((

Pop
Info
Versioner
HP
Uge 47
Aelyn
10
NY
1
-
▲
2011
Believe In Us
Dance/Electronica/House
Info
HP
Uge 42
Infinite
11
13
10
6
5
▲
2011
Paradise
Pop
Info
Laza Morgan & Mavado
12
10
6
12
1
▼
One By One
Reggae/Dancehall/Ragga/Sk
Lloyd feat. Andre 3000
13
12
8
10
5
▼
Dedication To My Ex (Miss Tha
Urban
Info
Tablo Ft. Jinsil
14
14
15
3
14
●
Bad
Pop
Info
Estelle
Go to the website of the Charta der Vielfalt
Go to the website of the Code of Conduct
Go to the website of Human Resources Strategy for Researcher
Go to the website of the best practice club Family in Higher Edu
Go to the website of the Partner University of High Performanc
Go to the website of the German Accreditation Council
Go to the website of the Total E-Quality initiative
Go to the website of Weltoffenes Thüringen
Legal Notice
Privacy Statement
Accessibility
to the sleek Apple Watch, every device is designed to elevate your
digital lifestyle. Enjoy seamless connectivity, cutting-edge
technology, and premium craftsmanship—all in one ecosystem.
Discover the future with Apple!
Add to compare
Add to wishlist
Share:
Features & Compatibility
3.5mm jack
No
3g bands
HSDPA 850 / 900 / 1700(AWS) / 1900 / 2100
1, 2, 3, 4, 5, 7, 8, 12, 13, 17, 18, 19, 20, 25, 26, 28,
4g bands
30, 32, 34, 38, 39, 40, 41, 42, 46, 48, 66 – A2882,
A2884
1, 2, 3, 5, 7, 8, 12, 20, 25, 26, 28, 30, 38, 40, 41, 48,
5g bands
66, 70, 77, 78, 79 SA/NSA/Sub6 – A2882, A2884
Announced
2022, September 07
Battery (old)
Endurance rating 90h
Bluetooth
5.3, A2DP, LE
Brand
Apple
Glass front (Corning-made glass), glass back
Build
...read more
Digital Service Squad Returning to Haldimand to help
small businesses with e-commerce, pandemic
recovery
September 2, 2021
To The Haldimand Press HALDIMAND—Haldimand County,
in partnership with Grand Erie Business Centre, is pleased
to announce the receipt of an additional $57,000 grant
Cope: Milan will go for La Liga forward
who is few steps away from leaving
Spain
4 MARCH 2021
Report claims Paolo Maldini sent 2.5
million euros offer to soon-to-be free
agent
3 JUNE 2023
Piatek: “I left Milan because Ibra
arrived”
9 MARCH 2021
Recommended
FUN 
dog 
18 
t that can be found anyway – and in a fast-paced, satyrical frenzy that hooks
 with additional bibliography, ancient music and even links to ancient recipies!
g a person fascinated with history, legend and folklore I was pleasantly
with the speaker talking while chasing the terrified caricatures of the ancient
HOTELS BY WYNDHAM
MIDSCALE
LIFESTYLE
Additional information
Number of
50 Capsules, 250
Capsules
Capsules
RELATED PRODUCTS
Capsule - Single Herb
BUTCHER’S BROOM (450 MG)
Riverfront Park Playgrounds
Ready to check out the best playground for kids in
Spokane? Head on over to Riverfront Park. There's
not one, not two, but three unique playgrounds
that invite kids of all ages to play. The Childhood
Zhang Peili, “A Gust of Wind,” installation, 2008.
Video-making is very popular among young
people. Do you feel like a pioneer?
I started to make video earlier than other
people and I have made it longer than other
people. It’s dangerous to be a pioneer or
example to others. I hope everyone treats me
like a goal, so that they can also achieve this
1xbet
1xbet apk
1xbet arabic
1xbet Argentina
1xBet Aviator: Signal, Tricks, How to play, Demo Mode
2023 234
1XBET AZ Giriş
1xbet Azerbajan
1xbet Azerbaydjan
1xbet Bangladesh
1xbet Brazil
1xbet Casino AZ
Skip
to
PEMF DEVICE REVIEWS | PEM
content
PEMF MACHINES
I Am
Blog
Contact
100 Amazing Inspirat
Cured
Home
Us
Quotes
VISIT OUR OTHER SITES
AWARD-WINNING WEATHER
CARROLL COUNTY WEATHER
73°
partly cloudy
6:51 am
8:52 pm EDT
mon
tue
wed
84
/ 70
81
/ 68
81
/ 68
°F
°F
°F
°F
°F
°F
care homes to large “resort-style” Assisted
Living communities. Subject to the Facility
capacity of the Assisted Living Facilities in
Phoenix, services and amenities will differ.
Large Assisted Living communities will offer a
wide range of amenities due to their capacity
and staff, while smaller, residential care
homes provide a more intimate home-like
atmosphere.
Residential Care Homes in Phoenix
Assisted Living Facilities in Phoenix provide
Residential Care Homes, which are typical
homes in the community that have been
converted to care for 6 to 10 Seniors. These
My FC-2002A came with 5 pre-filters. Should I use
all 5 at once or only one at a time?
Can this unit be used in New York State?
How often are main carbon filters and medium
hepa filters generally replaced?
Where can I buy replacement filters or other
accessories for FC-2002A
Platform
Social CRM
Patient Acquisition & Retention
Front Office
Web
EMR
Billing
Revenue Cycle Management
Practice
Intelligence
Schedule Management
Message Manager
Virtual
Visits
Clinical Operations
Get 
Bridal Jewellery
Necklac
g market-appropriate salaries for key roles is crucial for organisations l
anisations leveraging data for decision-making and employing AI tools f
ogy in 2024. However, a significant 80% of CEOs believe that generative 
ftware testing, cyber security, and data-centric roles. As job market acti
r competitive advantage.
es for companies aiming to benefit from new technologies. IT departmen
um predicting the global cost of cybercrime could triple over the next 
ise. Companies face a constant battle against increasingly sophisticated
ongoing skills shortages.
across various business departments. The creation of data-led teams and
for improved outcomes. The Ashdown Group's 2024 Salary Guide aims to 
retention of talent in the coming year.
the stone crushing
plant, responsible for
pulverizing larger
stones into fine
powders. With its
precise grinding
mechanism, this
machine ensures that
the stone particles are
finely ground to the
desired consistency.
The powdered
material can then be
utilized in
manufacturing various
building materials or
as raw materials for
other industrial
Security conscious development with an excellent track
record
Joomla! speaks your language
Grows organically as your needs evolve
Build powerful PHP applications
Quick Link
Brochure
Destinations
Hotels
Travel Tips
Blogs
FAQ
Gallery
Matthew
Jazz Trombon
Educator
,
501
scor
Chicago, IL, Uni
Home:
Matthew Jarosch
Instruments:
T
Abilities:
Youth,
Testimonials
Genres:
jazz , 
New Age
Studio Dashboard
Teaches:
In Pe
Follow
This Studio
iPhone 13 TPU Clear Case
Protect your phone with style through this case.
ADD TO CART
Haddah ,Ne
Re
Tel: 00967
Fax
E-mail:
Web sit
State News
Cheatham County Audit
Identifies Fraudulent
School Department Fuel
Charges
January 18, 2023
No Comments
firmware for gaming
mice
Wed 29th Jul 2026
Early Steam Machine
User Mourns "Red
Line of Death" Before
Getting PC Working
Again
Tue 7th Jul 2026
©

))

Work instruction:
Beginning with the line containing "Patient Acquisition & Retention" and ending with the line containing "precise grinding", extract those lines exactly from the listing above, and only those.

Answer space:
Patient Acquisition & Retention
Front Office
Web
EMR
Billing
Revenue Cycle Management
Practice
Intelligence
Schedule Management
Message Manager
Virtual
Visits
Clinical Operations
Get 
Bridal Jewellery
Necklac
g market-appropriate salaries for key roles is crucial for organisations l
anisations leveraging data for decision-making and employing AI tools f
ogy in 2024. However, a significant 80% of CEOs believe that generative 
ftware testing, cyber security, and data-centric roles. As job market acti
r competitive advantage.
es for companies aiming to benefit from new technologies. IT departmen
um predicting the global cost of cybercrime could triple over the next 
ise. Companies face a constant battle against increasingly sophisticated
ongoing skills shortages.
across various business departments. The creation of data-led teams and
for improved outcomes. The Ashdown Group's 2024 Salary Guide aims to 
retention of talent in the coming year.
the stone crushing
plant, responsible for
pulverizing larger
stones into fine
powders. With its
precise grinding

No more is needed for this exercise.